Task item =
Please copy the data below line for line, keeping every character as it is.

Exercise input =
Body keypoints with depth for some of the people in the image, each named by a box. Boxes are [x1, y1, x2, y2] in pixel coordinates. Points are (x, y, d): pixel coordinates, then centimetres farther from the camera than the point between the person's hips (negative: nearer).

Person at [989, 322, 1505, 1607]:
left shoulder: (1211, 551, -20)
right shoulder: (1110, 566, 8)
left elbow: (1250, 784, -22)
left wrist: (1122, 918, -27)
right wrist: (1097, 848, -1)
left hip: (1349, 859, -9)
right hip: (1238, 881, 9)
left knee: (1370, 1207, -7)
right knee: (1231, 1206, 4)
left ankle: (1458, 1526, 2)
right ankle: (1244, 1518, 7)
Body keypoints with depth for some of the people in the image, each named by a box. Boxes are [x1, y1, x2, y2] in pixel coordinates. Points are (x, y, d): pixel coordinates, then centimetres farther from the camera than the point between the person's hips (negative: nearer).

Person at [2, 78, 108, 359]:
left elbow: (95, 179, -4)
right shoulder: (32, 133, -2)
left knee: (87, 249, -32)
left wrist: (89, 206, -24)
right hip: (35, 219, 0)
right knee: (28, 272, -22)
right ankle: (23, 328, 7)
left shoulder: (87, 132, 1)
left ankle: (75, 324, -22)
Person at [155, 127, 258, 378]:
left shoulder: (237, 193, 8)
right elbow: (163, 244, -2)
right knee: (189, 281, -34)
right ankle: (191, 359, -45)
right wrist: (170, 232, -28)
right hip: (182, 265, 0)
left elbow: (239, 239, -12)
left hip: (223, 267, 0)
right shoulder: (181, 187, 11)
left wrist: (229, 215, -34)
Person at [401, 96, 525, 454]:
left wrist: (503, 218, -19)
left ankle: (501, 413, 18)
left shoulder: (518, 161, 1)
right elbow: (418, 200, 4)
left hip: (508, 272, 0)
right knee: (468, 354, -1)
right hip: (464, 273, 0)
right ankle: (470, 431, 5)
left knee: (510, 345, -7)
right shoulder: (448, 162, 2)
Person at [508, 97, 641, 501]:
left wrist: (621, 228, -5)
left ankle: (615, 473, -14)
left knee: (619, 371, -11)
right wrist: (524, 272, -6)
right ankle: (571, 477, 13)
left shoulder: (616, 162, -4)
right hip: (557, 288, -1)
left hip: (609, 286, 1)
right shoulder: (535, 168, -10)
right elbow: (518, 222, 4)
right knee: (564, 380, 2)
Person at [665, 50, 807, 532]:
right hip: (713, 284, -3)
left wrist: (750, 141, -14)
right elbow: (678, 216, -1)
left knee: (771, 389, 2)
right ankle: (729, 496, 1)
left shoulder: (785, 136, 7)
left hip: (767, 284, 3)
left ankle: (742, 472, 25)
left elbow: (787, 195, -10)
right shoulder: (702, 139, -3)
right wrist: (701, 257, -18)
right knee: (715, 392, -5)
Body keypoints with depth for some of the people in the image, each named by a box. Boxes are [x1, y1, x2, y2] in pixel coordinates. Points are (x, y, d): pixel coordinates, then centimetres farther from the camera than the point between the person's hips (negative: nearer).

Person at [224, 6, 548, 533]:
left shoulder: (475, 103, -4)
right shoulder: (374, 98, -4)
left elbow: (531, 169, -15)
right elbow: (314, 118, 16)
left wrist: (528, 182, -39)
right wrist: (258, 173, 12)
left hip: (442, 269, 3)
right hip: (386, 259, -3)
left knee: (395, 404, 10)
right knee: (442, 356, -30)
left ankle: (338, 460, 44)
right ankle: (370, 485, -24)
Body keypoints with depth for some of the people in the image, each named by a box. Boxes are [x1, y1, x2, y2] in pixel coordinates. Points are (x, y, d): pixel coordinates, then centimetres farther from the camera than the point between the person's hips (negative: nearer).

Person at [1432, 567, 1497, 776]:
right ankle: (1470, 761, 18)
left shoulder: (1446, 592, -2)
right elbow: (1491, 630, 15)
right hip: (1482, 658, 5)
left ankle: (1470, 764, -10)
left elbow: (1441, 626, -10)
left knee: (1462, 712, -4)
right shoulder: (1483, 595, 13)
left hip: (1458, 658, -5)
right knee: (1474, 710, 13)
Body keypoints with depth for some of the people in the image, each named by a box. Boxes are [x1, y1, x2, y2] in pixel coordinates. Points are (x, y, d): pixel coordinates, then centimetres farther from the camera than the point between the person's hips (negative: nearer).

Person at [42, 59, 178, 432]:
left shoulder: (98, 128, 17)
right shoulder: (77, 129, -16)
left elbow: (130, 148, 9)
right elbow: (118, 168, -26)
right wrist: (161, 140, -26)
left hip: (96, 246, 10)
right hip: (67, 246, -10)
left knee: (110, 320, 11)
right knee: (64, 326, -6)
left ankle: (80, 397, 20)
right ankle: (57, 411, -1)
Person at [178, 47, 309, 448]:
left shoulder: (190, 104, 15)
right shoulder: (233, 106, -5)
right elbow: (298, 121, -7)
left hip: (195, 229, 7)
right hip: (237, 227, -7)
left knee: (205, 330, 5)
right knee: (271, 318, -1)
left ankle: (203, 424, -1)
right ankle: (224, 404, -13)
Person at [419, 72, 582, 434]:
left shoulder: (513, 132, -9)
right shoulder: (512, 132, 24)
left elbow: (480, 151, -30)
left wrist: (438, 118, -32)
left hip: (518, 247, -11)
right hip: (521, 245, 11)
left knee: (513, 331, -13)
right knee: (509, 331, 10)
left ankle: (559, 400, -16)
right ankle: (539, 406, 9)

Task response =
Body keypoints with depth for some of the people in the image, each named by a box. Boxes are [x1, y1, x2, y2] in pixel coordinates. Points are (x, y, d): pixel coordinates, then centimetres farther from the camera than the point between the person's hips (negative: nearer).

Person at [989, 322, 1505, 1607]:
left shoulder: (1211, 551, -20)
right shoulder: (1110, 566, 8)
left elbow: (1250, 784, -22)
left wrist: (1122, 918, -27)
right wrist: (1097, 848, -1)
left hip: (1349, 859, -9)
right hip: (1238, 881, 9)
left knee: (1370, 1207, -7)
right knee: (1231, 1206, 4)
left ankle: (1458, 1526, 2)
right ankle: (1244, 1518, 7)
Body keypoints with depth for some of the people in the image, each named by a box. Boxes are [x1, y1, x2, y2] in pixel coordinates. Points are (x, y, d): pixel coordinates, then centimetres farther from the camera than the point between the person's hips (negative: nearer).

Person at [2, 78, 108, 359]:
left elbow: (95, 179, -4)
right shoulder: (32, 133, -2)
left knee: (87, 249, -32)
left wrist: (89, 206, -24)
right hip: (35, 219, 0)
right knee: (28, 272, -22)
right ankle: (23, 328, 7)
left shoulder: (87, 132, 1)
left ankle: (75, 324, -22)
Person at [155, 127, 258, 378]:
left shoulder: (237, 193, 8)
right elbow: (163, 244, -2)
right knee: (189, 281, -34)
right ankle: (191, 359, -45)
right wrist: (170, 232, -28)
right hip: (182, 265, 0)
left elbow: (239, 239, -12)
left hip: (223, 267, 0)
right shoulder: (181, 187, 11)
left wrist: (229, 215, -34)
Person at [401, 96, 525, 454]:
left wrist: (503, 218, -19)
left ankle: (501, 413, 18)
left shoulder: (518, 161, 1)
right elbow: (418, 200, 4)
left hip: (508, 272, 0)
right knee: (468, 354, -1)
right hip: (464, 273, 0)
right ankle: (470, 431, 5)
left knee: (510, 345, -7)
right shoulder: (448, 162, 2)
Person at [508, 97, 641, 501]:
left wrist: (621, 228, -5)
left ankle: (615, 473, -14)
left knee: (619, 371, -11)
right wrist: (524, 272, -6)
right ankle: (571, 477, 13)
left shoulder: (616, 162, -4)
right hip: (557, 288, -1)
left hip: (609, 286, 1)
right shoulder: (535, 168, -10)
right elbow: (518, 222, 4)
right knee: (564, 380, 2)
Person at [665, 50, 807, 532]:
right hip: (713, 284, -3)
left wrist: (750, 141, -14)
right elbow: (678, 216, -1)
left knee: (771, 389, 2)
right ankle: (729, 496, 1)
left shoulder: (785, 136, 7)
left hip: (767, 284, 3)
left ankle: (742, 472, 25)
left elbow: (787, 195, -10)
right shoulder: (702, 139, -3)
right wrist: (701, 257, -18)
right knee: (715, 392, -5)
Body keypoints with depth for some of the people in the image, each named by a box. Boxes are [x1, y1, x2, y2] in pixel coordinates. Points are (x, y, d): pixel coordinates, then centimetres farther from the camera than the point between the person's hips (negative: nearer).

Person at [224, 6, 548, 533]:
left shoulder: (475, 103, -4)
right shoulder: (374, 98, -4)
left elbow: (531, 169, -15)
right elbow: (314, 118, 16)
left wrist: (528, 182, -39)
right wrist: (258, 173, 12)
left hip: (442, 269, 3)
right hip: (386, 259, -3)
left knee: (395, 404, 10)
right knee: (442, 356, -30)
left ankle: (338, 460, 44)
right ankle: (370, 485, -24)
Body keypoints with depth for some of the people in the image, each named by a box. Boxes are [x1, y1, x2, y2] in pixel coordinates. Points are (x, y, d): pixel coordinates, then centimetres farther from the camera than the point between the person's hips (negative: nearer).

Person at [1432, 567, 1497, 776]:
right ankle: (1470, 761, 18)
left shoulder: (1446, 592, -2)
right elbow: (1491, 630, 15)
right hip: (1482, 658, 5)
left ankle: (1470, 764, -10)
left elbow: (1441, 626, -10)
left knee: (1462, 712, -4)
right shoulder: (1483, 595, 13)
left hip: (1458, 658, -5)
right knee: (1474, 710, 13)
Body keypoints with depth for some of the people in the image, each named by a box. Boxes are [x1, y1, x2, y2] in pixel coordinates. Points are (x, y, d): pixel coordinates, then centimetres farther from the camera than the point between the person's hips (negative: nearer).

Person at [42, 59, 178, 432]:
left shoulder: (98, 128, 17)
right shoulder: (77, 129, -16)
left elbow: (130, 148, 9)
right elbow: (118, 168, -26)
right wrist: (161, 140, -26)
left hip: (96, 246, 10)
right hip: (67, 246, -10)
left knee: (110, 320, 11)
right knee: (64, 326, -6)
left ankle: (80, 397, 20)
right ankle: (57, 411, -1)
Person at [178, 47, 309, 448]:
left shoulder: (190, 104, 15)
right shoulder: (233, 106, -5)
right elbow: (298, 121, -7)
left hip: (195, 229, 7)
right hip: (237, 227, -7)
left knee: (205, 330, 5)
right knee: (271, 318, -1)
left ankle: (203, 424, -1)
right ankle: (224, 404, -13)
Person at [419, 72, 582, 434]:
left shoulder: (513, 132, -9)
right shoulder: (512, 132, 24)
left elbow: (480, 151, -30)
left wrist: (438, 118, -32)
left hip: (518, 247, -11)
right hip: (521, 245, 11)
left knee: (513, 331, -13)
right knee: (509, 331, 10)
left ankle: (559, 400, -16)
right ankle: (539, 406, 9)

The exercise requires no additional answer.